PKS sebut pemerintah hambat pembahasan RUU Pemilu
Menurutnya, pemerintah yang sebenarnya terkesan memperlambat proses pembahasan RUU Pemilu. Karena pemerintah terlalu ngotot dengan keinginannya di isu krusial termasuk presidential threshold.
Pemerintah mengeluarkan wacana untuk kembali menggunakan Undang-Undang (UU) Pemilu lama jika pembahasan revisi mengalami deadlock. Terutama terkait pembahasan presidential threshold yang kunjung mencapai titik temu.
Wakil Ketua Majelis Syuro Partai Keadilan Sejahtera (PKS) Hidayat Nur Wahid mengatakan, keputusan untuk kembali menggunakan UU lama itu tidak adil (fair).

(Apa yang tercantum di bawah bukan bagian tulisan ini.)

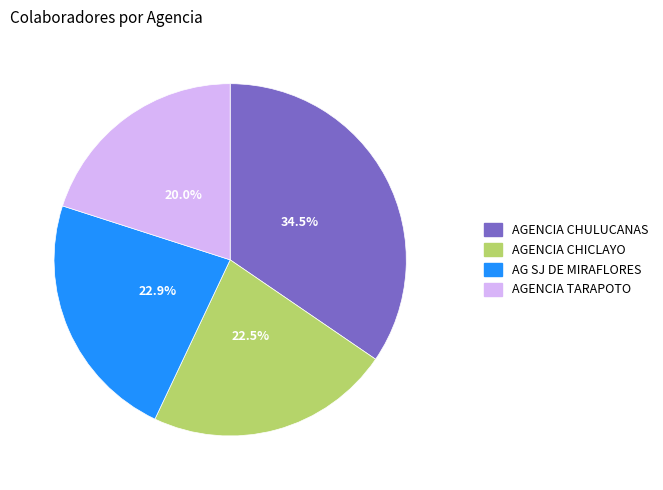

Combined, do AGENCIA CHICLAYO and AGENCIA CHULUCANAS account for over 50%?

Yes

"Saya kira itu tindakan yang tidak fair dari pemerintah main ancam, pastilah bukan langkah demokratis dan perlu dicatat juga keterlambatan karena faktor pemerintah," katanya di Gedung DPR, Senayan, Jakarta Pusat, Selasa (11/7).

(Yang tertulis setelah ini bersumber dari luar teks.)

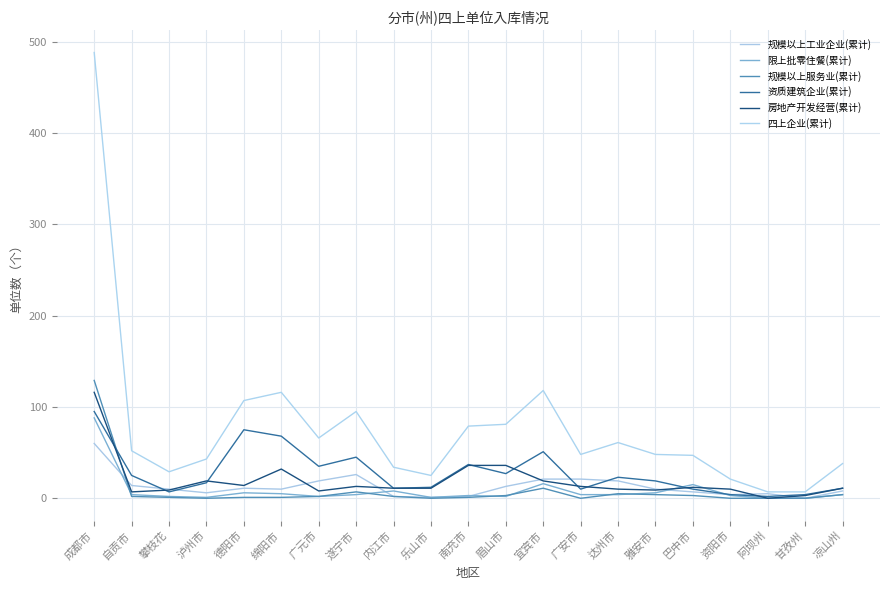

What is the sum of the 规模以上服务业(累计) values at 自贡市 and 宜宾市?

13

Menurutnya, pemerintah yang sebenarnya terkesan memperlambat proses pembahasan RUU Pemilu. Karena pemerintah terlalu ngotot dengan keinginannya di isu krusial termasuk presidential threshold.
"Karena pemerintah mau ngotot dengan sendiri gitu. Harusnya semua saling berdialog untuk menemukan titik tengah. Jadi menurut saya sebaiknya pemerintah tidak mengembangkan budaya saling mengancam karena itu tidak demokratis dan tidak reformis," ujarnya.

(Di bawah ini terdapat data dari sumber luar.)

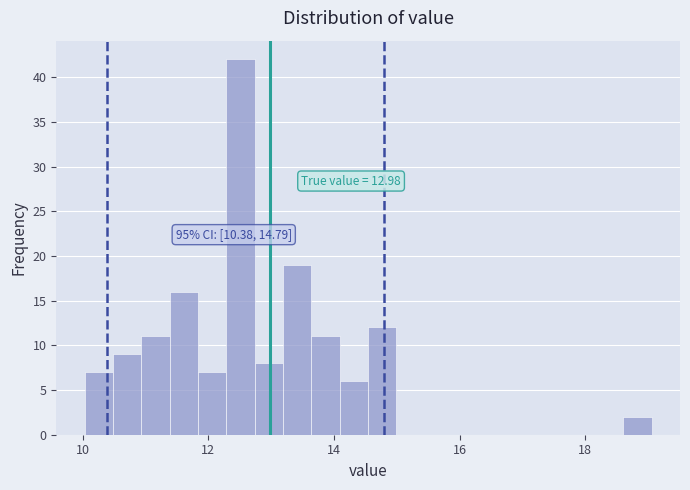

Around what value on the x-axis is the tallest bar? Give the approximate position of its centre, as read against the axis.

12.6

Selain itu, mantan Ketua Majelis Perwakilan Rakyat ini mengungkapkan, penggunaan UU pemilu yang lama sudah tidak sesuai dengan kondisi Indonesia sekarang. Jika hal itu terus dilakukan kata Hidayat akan melanggar konstitusi.
"Kembali pada UU lama ada kondisi sudah sangat berubah. Tidak mungkin UU lama dipake untuk sekarang, dulu belum ada Provinsi Kalimantan Utara, sekarang ada apa mau diabaikan? itu melanggar konstitusi," tuturnya.
Mantan calon Wakil Gubernur DKI Jakarta di tahun 2012 itu-pun menyarankan sebaiknya pemerintah fokus saja untuk menyelesaikan pembahasan RUU Pemilu hingga menemukan titik tengah walau dengan cara voting.
"Jadi menurut saya lanjutkan saja pembahasan. Kalau tidak ketemu yah voting. Dan itu hal yang biasa, berkali-kali pemerintah dan DPR melakukan. voting, tidak perlu dikhawatirkan dan mudah mudahan bisa selesai maksimal 20 Juli mendatang," pungkasnya.
Sebelumnya, Ketua Pansus RUU Pemilu Lukman Edy mengharapkan pemerintah mempertimbangkan kembali rencana untuk kembali menggunakan undang-undang lama. Dia mengingatkan, tanpa adanya revisi maka pelaksana pemilu serentak tidak memiliki landasan hukum selain keputusan Mahkamah Konstitusi.
"Kalau keserentakan itu kan tidak tercantum dalam undang-undang lama. Apakah itu akan dijabarkan dalam peraturan KPU? Itu dia makanya ada problem legitimasi nanti. Artinya KPU akan membuat peraturan berkenaan keserentakan berlandaskan kepada keputusan Mahkamah Konstitusi bukan berdasarkan undang-undang," kata politisi PKB ini di Gedung DPR, Senin (10/7) malam.